One of the major developments that will most likely affect us is the recent move by our neighbours, South Africa, whose government has announced the expropriation of land without compensation.
The first impact is the devaluation of the South African Rand to which the Lilangeni is pegged. This affects the cost of doing business in the country, making it more expensive for our cash strapped government to borrow money.


The move will slow business growth in a weak SA economy.

Hurting our pockets
Where it will hurt our pocket is the decline in the trade receipts of the Southern Africa Customs Union (SACU), which funds over 60 per cent of the national budget.


Our share is already down by around E1.5 billion and we can’t afford to drop any further as our government, which is languishing in a precarious financial position, would not be able to service its debts or meet most of its financial obligations.


Consequently, more service providers would go unpaid for longer periods; forcing them to close and leaving more people unemployed. Ideally we should be taking advantage of the developments in SA to lure the weary white land owners to Eswatini with their businesses, but we may have long shut the door with Circular 1 of 2017.


This circular, issued by the Ministry of Natural Resources and Energy, bans non-Eswatini citizens from purchasing residential property in the country.
The local business community, through the Federation of Swaziland Employers and Chamber of Commerce (FSE&CC) has called a meeting with the registrar of deeds later this month to discuss this ban on purchase of land by non-Eswatini citizens.


The meeting with the registrar is expected to address the validity of land purchases between 2005 and 2017, processes for exemptions and the potential impact on our investment climate, among other related issues.
For a country that has struggled to lure investors over the past decade, the incentive for an investor to be able to settle in the country and own residential property is a must. Like South Africa, anti-property ownership restrictions have pushed this country down the property rights’ global rankings.
According to the recently released 2018 International Property Rights Index on property rights, South Africa was previously ranked 27th overall and 1st in the African region.
It has now declined by 0.65 from 7.00 in 2017 to 6.35 in 2018.
“This is the largest decline by any country measured in the index. With the dramatic decline in its score, South Africa is now ranked 37th overall and second in the region (Africa) behind Rwanda,” reads the report.
This plummet by SA does not make the Kingdom of Eswatini any better by the way. We are ranked 86th in the world and 10th in Africa.
If it’s any consolation, in SADC we are less restrictive on land rights than Zimbabwe (117th), Madagascar (114th), Mozambique (105th), Malawi (97th) and Zambia (92nd).
The negative investor confidence impact on such rankings is huge, given that property rights are a key indicator of economic success and political stability.
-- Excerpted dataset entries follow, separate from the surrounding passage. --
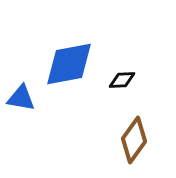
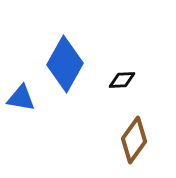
blue diamond: moved 4 px left; rotated 50 degrees counterclockwise
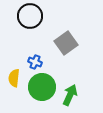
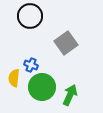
blue cross: moved 4 px left, 3 px down
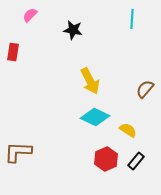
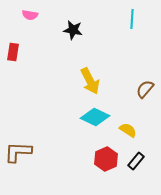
pink semicircle: rotated 126 degrees counterclockwise
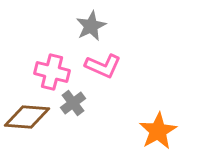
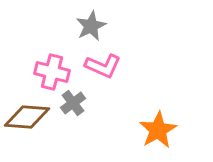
orange star: moved 1 px up
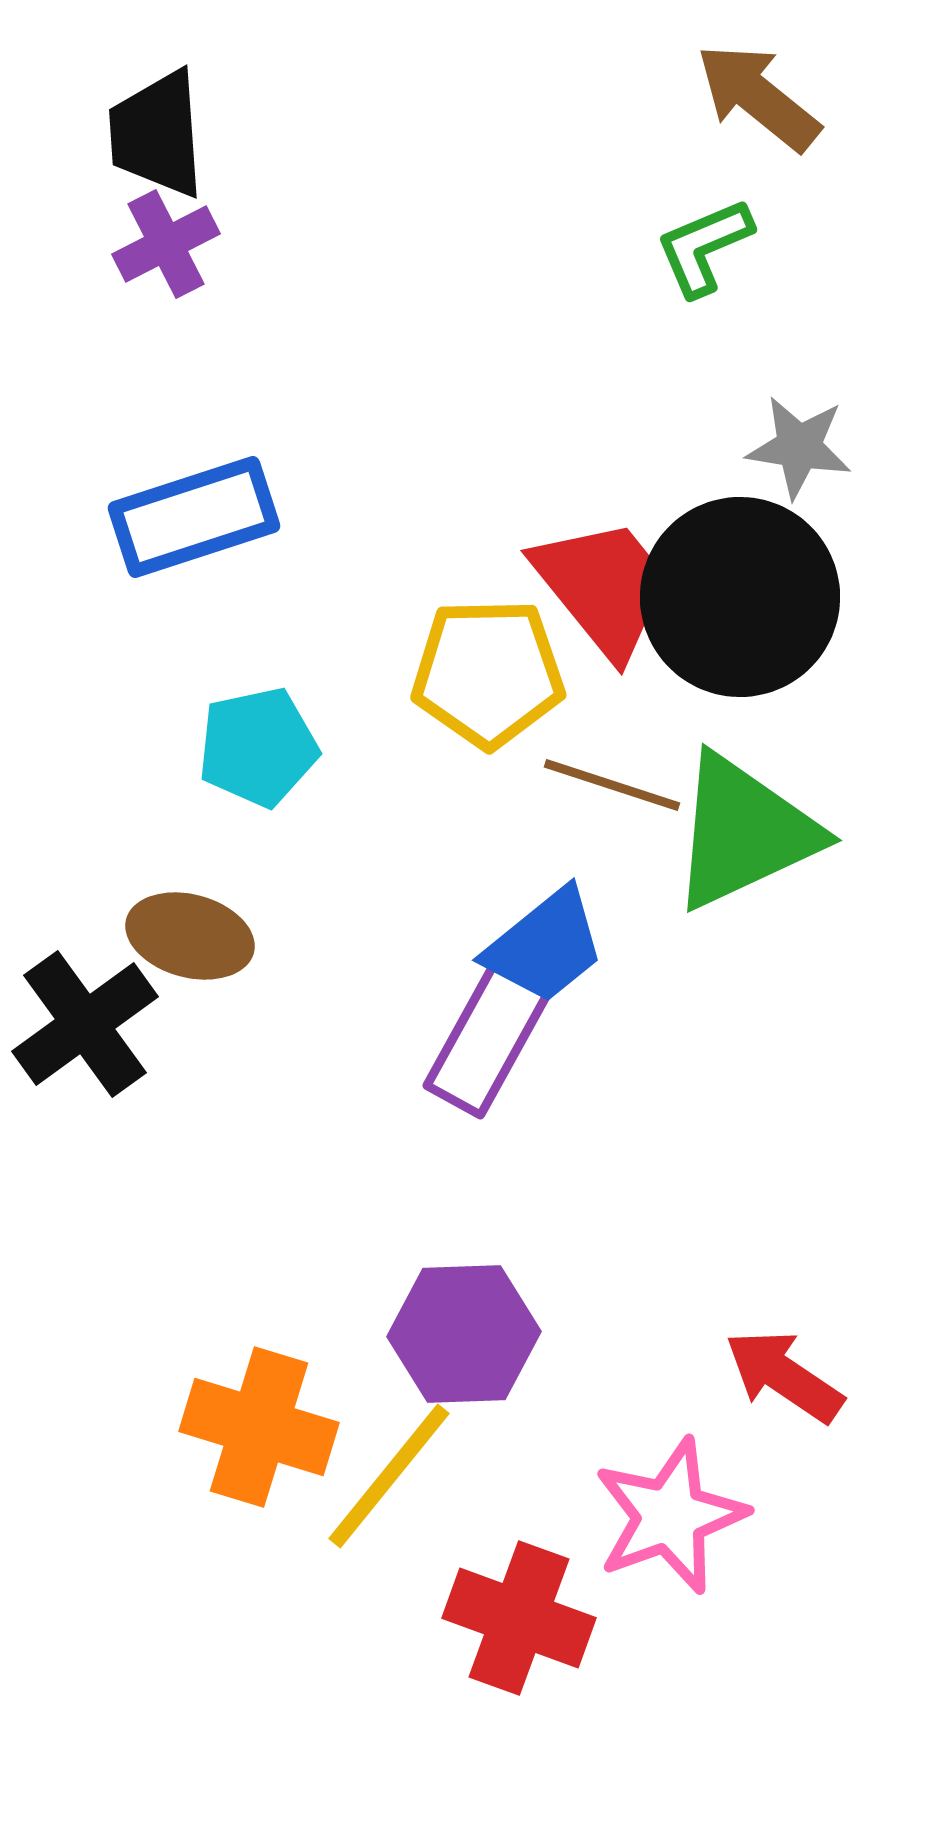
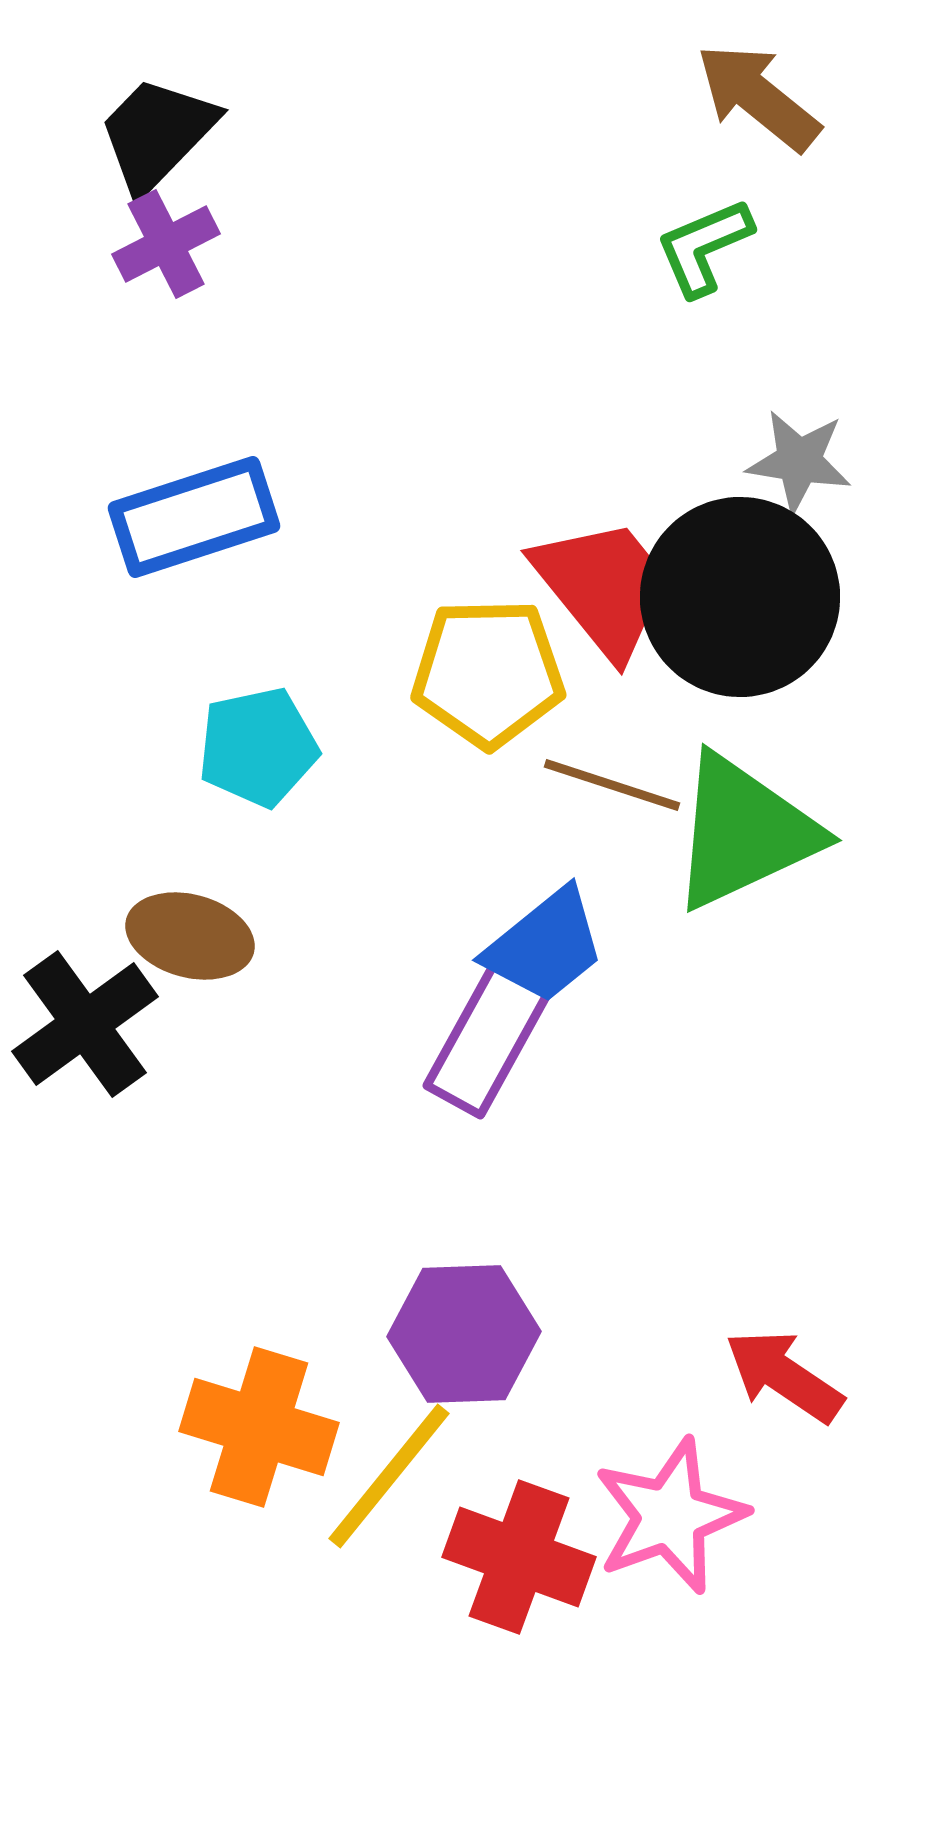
black trapezoid: rotated 48 degrees clockwise
gray star: moved 14 px down
red cross: moved 61 px up
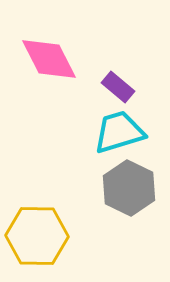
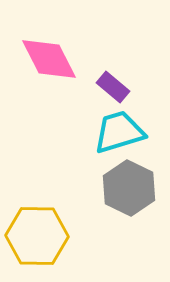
purple rectangle: moved 5 px left
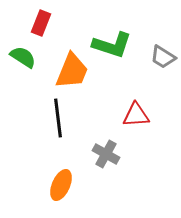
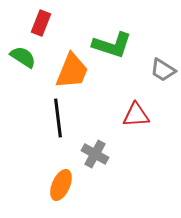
gray trapezoid: moved 13 px down
gray cross: moved 11 px left
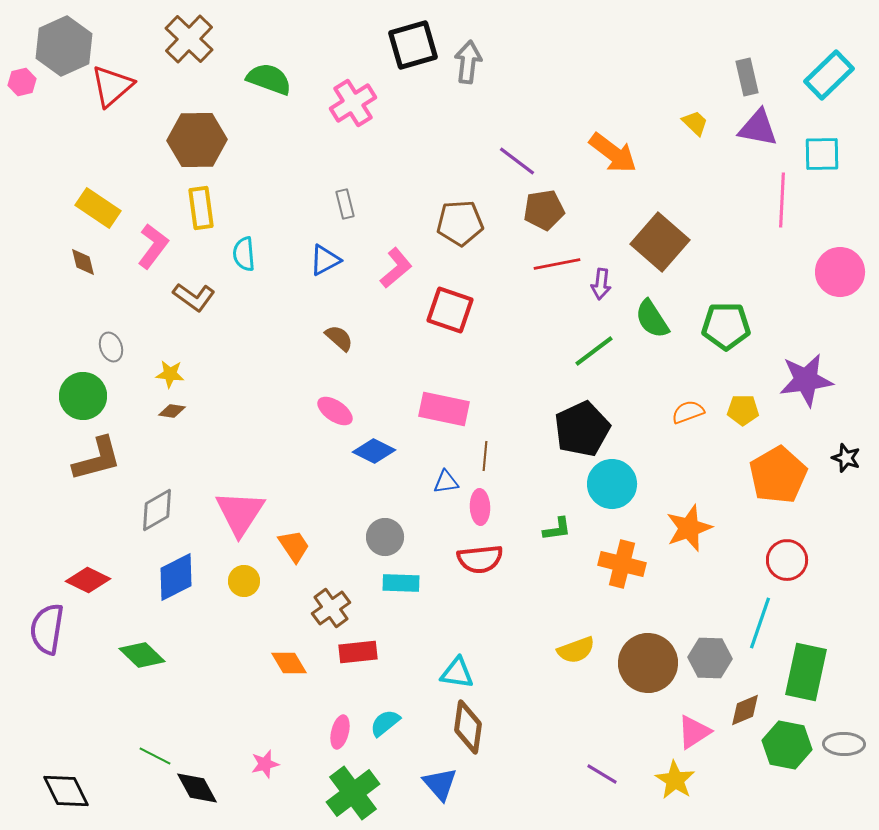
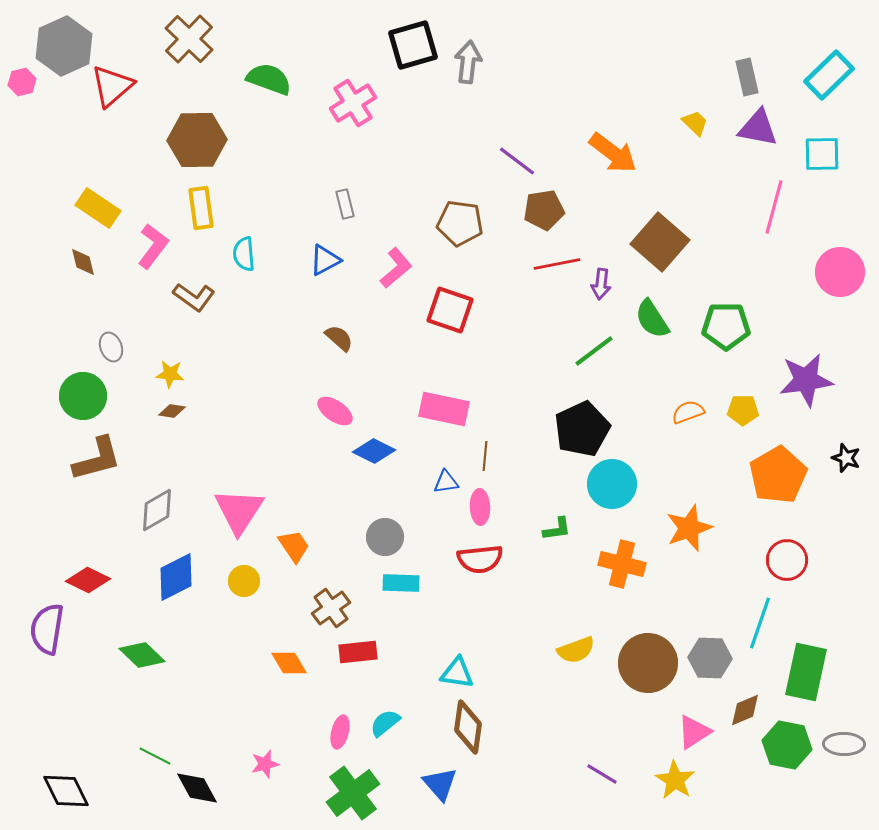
pink line at (782, 200): moved 8 px left, 7 px down; rotated 12 degrees clockwise
brown pentagon at (460, 223): rotated 12 degrees clockwise
pink triangle at (240, 513): moved 1 px left, 2 px up
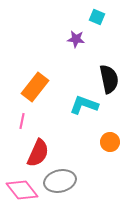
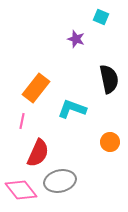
cyan square: moved 4 px right
purple star: rotated 12 degrees clockwise
orange rectangle: moved 1 px right, 1 px down
cyan L-shape: moved 12 px left, 4 px down
pink diamond: moved 1 px left
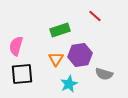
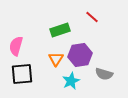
red line: moved 3 px left, 1 px down
cyan star: moved 2 px right, 3 px up
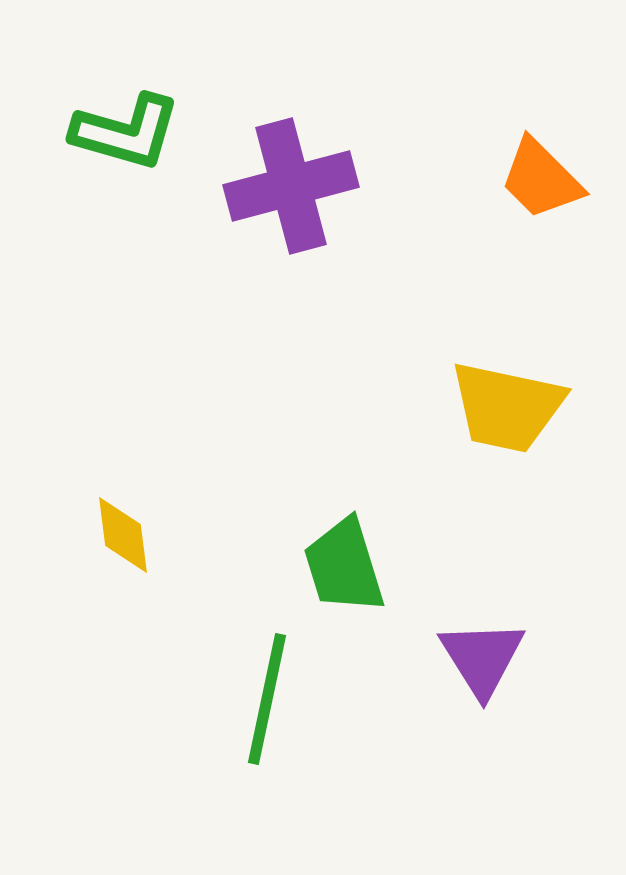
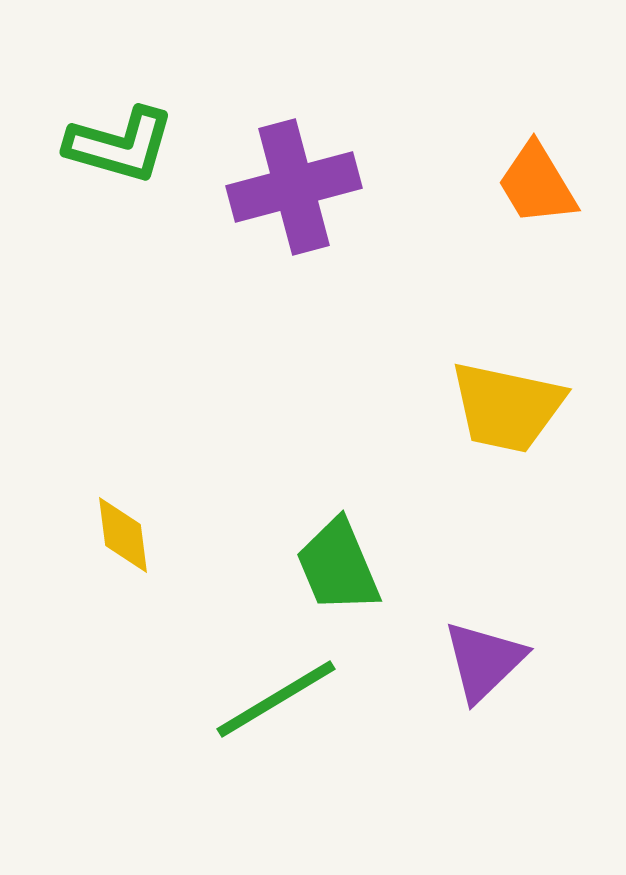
green L-shape: moved 6 px left, 13 px down
orange trapezoid: moved 4 px left, 5 px down; rotated 14 degrees clockwise
purple cross: moved 3 px right, 1 px down
green trapezoid: moved 6 px left; rotated 6 degrees counterclockwise
purple triangle: moved 2 px right, 3 px down; rotated 18 degrees clockwise
green line: moved 9 px right; rotated 47 degrees clockwise
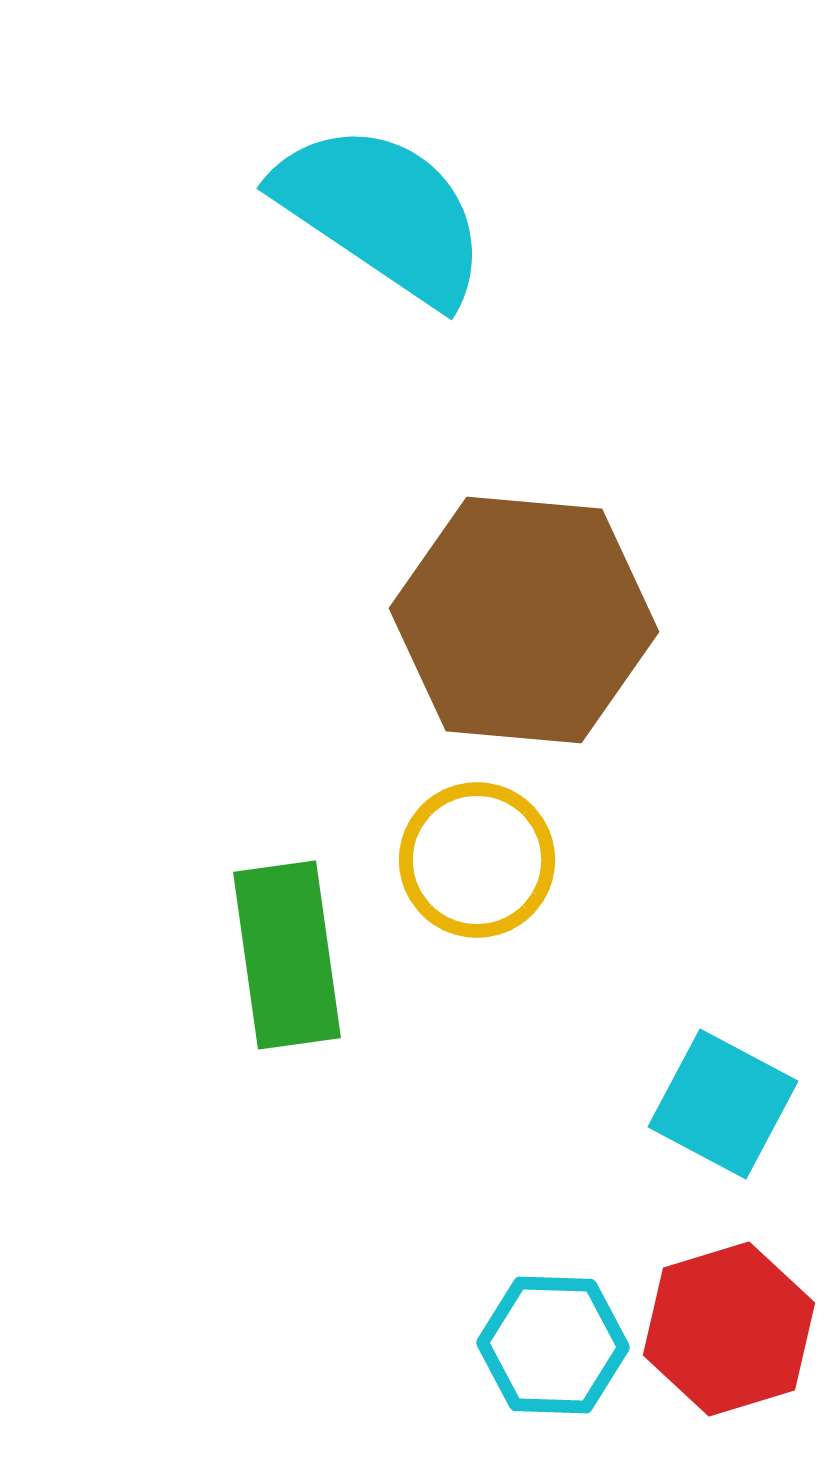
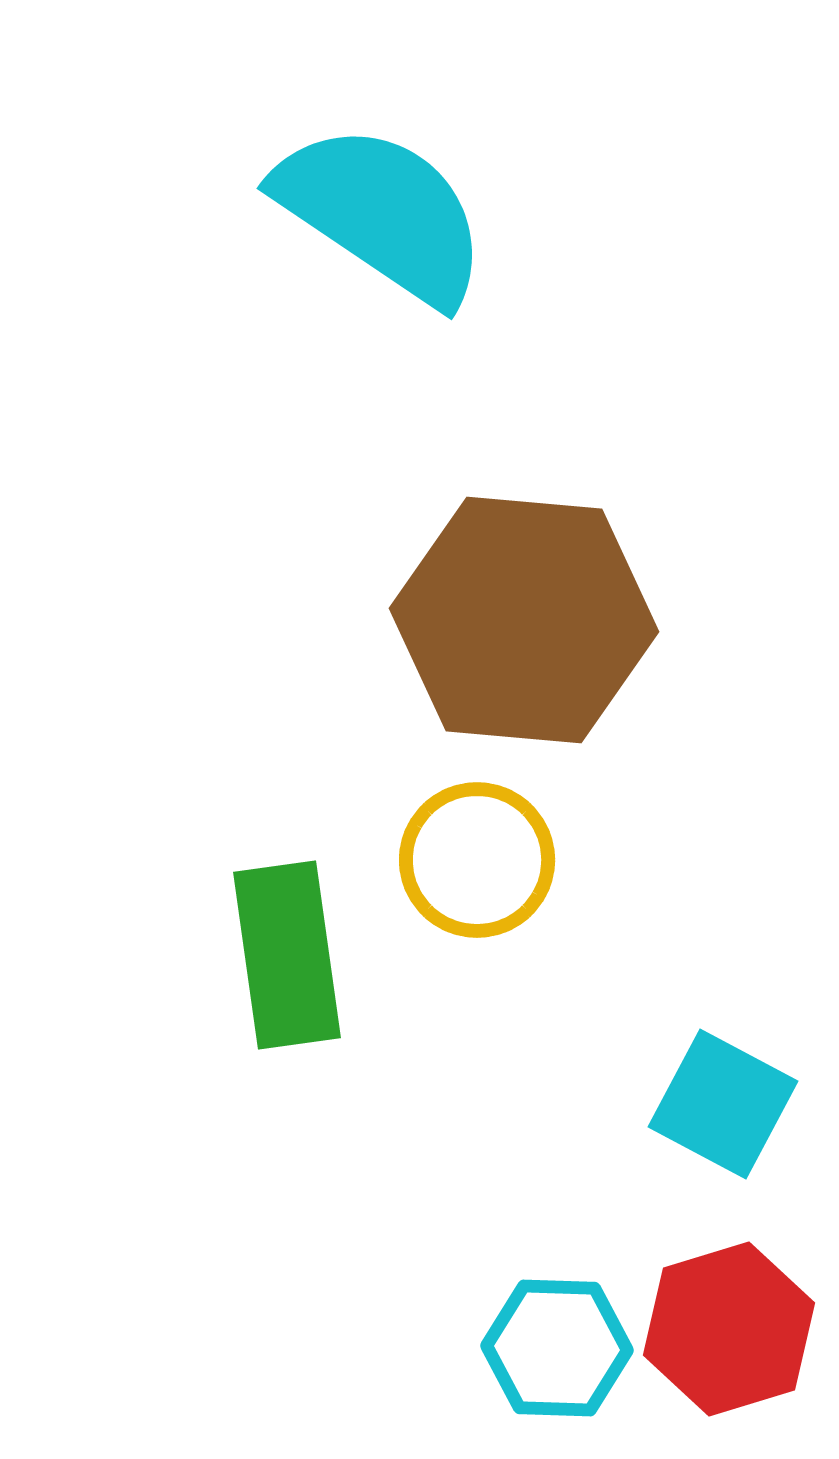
cyan hexagon: moved 4 px right, 3 px down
Weak property rights systems
In the report, released this week by Property Rights Alliance, renowned economist Hernando De Soto said; “Weak property rights systems not only blind economies from realising the immense hidden capital of their entrepreneurs, but they withhold them from other benefits as evidenced through the powerful correlations in this year’s Index: human freedom, economic liberty, perception of corruption, civic activism, and even the ability to be connected to the internet, to name a few.”
A South African political party, the Freedom Front Plus (FF+), members have come out to confess that the land they possess was obtained by concession from our ancestors. They now want to give it back to its rightful owners.
However, even though the prospects of finally getting our land back from the Afrikaners look promising, as ignited by a visit to His Majesty the King by the FF+, we may need to put celebrations on hold for a while.
The immediate challenge for us is how we address the impact of the land expropriation move by the SA government on our economy. Otherwise, the desired cost of living adjustment by public sector associations will serve as a source of conflict if rejected and a catalyst for financial ruin if granted.